TEXT SECTION:
--------------------------------

Building soil health important for #drought, #wildfire resiliency, experts say: Landowners learn steps to long-temr soil improvements — Steamboat Pilot & Today

This field is irrigated with water from the Roaring Fork River, under a senior water right. CREDIT: BRENT GARDNER-SMITH/ASPEN JOURNALISM

Click the link to read the article on the Steamboat Pilot & Today website (Suzie Romig). Here’s an excerpt:

The consultant with UnderstandAG — which uses the tagline restoring soil, profits, farms and futures — conducted a water infiltration test in the field that after 10 minutes showed very little water soaking into the hard soil. That is because, for one reason, the field had no armor, or a soil cover of plant residue on the surface. Soil cover is one of the six key elements for building healthy soil that the landowners and ranchers learned about during the all-day Soil Health Field Day on Aug. 15.

“Hay producers might be better off in the long term if they left a 3 or 4-inch stubble of hay, which would help generate a more healthy soil system and by maintaining a continuous living root or ground cover,” said Lyn Halliday, board president of the Routt County Conservation District, which organized the free workshop.

Halliday explained that healthy soils act like a sponge helping to absorb and contain moisture. Low soil moisture can cause plants to stop growing or dry out and may provide fuels for wildfires. On the other hand, when soil moisture content is high, fires have more difficulty in igniting, burning and spreading rapidly.

--------------------------------

DATA EXTRACT:
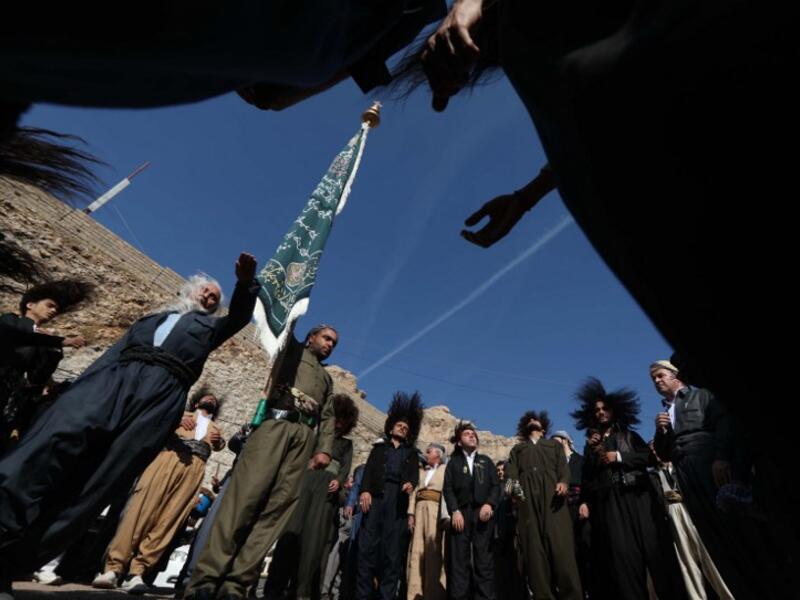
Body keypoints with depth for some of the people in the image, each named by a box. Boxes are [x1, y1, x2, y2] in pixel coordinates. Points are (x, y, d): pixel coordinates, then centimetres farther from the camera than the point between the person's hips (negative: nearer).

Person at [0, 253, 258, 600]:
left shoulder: (209, 327, 29)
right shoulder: (150, 319, 34)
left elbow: (239, 317, 10)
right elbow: (114, 351, 24)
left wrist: (246, 283, -9)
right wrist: (80, 385, 8)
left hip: (164, 389, -2)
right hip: (112, 375, 2)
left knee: (100, 478, -11)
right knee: (64, 435, -25)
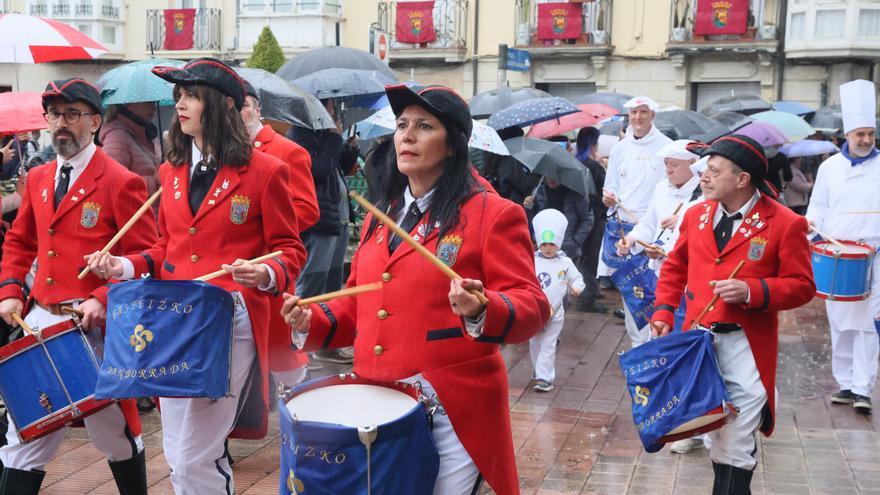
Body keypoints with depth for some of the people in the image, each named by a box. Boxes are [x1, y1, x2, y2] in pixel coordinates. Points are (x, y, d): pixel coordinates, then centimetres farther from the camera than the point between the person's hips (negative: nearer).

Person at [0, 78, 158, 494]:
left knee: (114, 432, 10)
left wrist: (103, 300, -23)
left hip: (94, 325, -5)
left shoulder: (120, 183, -9)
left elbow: (144, 258, -11)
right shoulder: (37, 179, 10)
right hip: (39, 319, 5)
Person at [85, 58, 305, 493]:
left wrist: (266, 275, -23)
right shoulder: (171, 171, 13)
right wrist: (125, 266, 2)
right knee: (178, 456, 12)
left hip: (230, 322, -6)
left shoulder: (264, 171, -5)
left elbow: (289, 251, -2)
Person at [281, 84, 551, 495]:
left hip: (454, 414, -6)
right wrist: (312, 321, 2)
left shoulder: (493, 214, -6)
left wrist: (482, 310, -32)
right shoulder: (381, 215, 15)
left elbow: (532, 307, -12)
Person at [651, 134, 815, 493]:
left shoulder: (785, 223, -9)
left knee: (735, 448, 1)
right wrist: (663, 312, 4)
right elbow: (675, 268, 16)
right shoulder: (696, 215, 7)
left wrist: (751, 291, -22)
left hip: (746, 348, -4)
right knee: (713, 436, 14)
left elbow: (802, 286, -7)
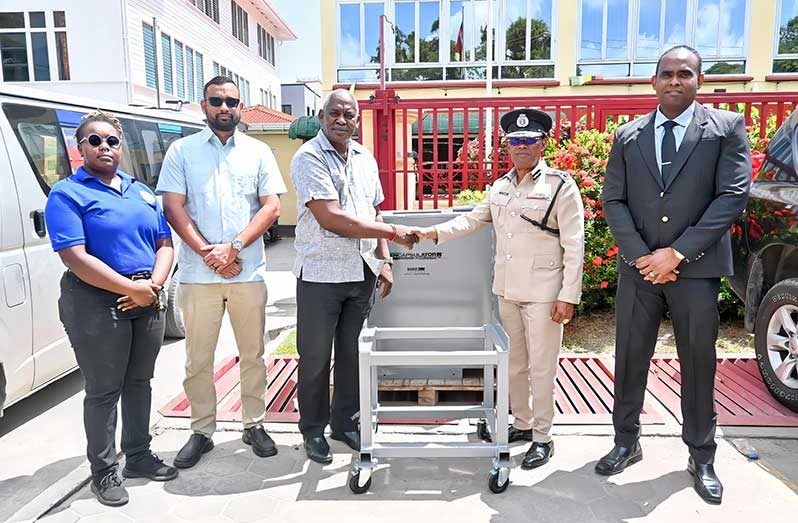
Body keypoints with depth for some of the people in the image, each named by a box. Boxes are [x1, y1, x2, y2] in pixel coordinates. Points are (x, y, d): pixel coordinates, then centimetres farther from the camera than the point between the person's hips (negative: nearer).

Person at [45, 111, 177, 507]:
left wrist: (153, 286, -8)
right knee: (104, 391, 4)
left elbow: (165, 243, 10)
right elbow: (75, 258, -17)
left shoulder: (141, 191, 14)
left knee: (139, 382, 16)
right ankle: (104, 471, 20)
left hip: (148, 301, 6)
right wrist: (133, 289, -19)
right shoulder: (67, 194, -6)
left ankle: (139, 455, 31)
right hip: (96, 304, -6)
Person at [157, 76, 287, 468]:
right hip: (198, 274, 0)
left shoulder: (258, 152, 9)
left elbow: (271, 207, 1)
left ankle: (254, 425, 24)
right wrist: (208, 252, -11)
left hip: (249, 273, 1)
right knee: (198, 359, 7)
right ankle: (202, 431, 22)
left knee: (253, 354, 9)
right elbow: (173, 207, 0)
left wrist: (234, 247, -11)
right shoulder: (182, 150, 7)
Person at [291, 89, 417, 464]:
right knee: (315, 358, 6)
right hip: (320, 274, -5)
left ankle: (345, 422, 30)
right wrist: (392, 232, -15)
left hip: (362, 273, 6)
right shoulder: (309, 158, -10)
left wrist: (383, 260, 10)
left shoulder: (366, 159, 11)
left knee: (353, 353, 14)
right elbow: (331, 218, -20)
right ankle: (313, 430, 23)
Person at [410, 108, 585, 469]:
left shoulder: (561, 186, -8)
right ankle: (522, 423, 33)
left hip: (543, 294, -6)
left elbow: (574, 246, -10)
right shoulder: (501, 186, 10)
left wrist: (568, 297, -14)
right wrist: (432, 232, 3)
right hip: (507, 290, 6)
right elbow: (474, 219, 16)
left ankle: (543, 437, 18)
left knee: (541, 367, 2)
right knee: (513, 364, 15)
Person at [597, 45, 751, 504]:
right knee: (630, 358, 9)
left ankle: (702, 457, 25)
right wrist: (641, 256, -9)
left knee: (699, 363, 9)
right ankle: (627, 442, 26)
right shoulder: (629, 135, 8)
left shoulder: (727, 128, 2)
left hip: (697, 268, -2)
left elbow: (734, 195, -7)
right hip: (639, 267, 2)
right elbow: (613, 200, 3)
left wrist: (678, 251, -14)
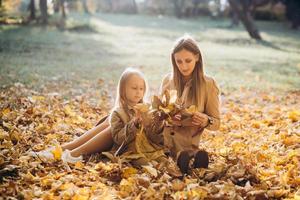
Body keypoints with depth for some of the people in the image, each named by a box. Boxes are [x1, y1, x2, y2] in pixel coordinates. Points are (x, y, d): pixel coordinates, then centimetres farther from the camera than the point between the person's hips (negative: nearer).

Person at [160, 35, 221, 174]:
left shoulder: (208, 84, -2)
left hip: (188, 145, -5)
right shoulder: (168, 80, 7)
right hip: (163, 141, 6)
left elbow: (216, 123, 4)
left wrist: (206, 121, -20)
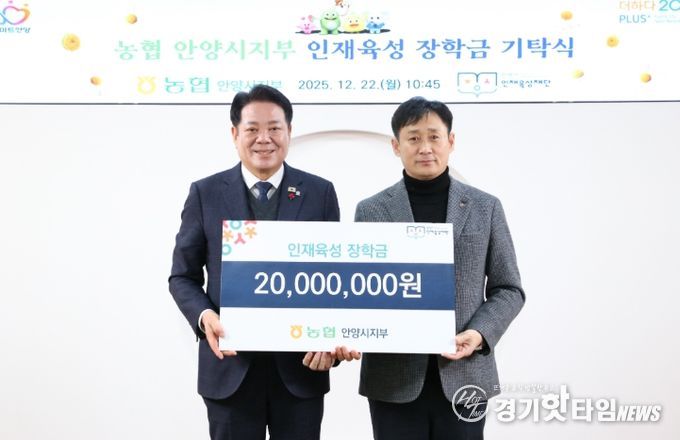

--------------------------------

PROBLEMS AND TASKS:
a) Translate this sentence from the soil health article into Spanish: "Halliday explained that healthy soils act like a sponge helping to absorb and contain moisture."
b) Continue the soil health article, starting after its last sentence.

RESULTS OF THE TASKS:
a) Halliday explicó que los suelos sanos actúan como una esponja que ayuda a absorber y retener la humedad.

b)
In the next demonstration area on the property, Fuchs showed with an infrared thermometer the 30-40 degree difference in temperatures of healthy soil versus compacted, poor soil. When Fuchs took a reading of 143 degrees on bare soil, he stopped to take a photo of the startling results because, he said, at 140 degrees, good soil bacteria die. He pointed out a soil temperature study that showed at 130 degrees, 100% of moisture is lost through evaporation and transpiration. At 100 degrees, 15% of moisture is used for plant growth and 85% is lost…

The conservation district recently released a “Routt County Landowner Toolkit for Building Drought, Wildfire and Soil Health Resiliency,” that is online at The toolkit includes links to helpful resources with the goal of inspiring county landowners and ranchers to adapt to changing conditions that affect the land and daily practices of farming and ranching. The toolkit points out the best management practices for agriculture include reducing or eliminating tillage, nurturing the living organic components of soils, promoting diversification of soil flora and fauna below ground and plants above ground, creating pollinator habitat, diversifying rotations including grazing, and reducing wind erosion by establishing wind breaks.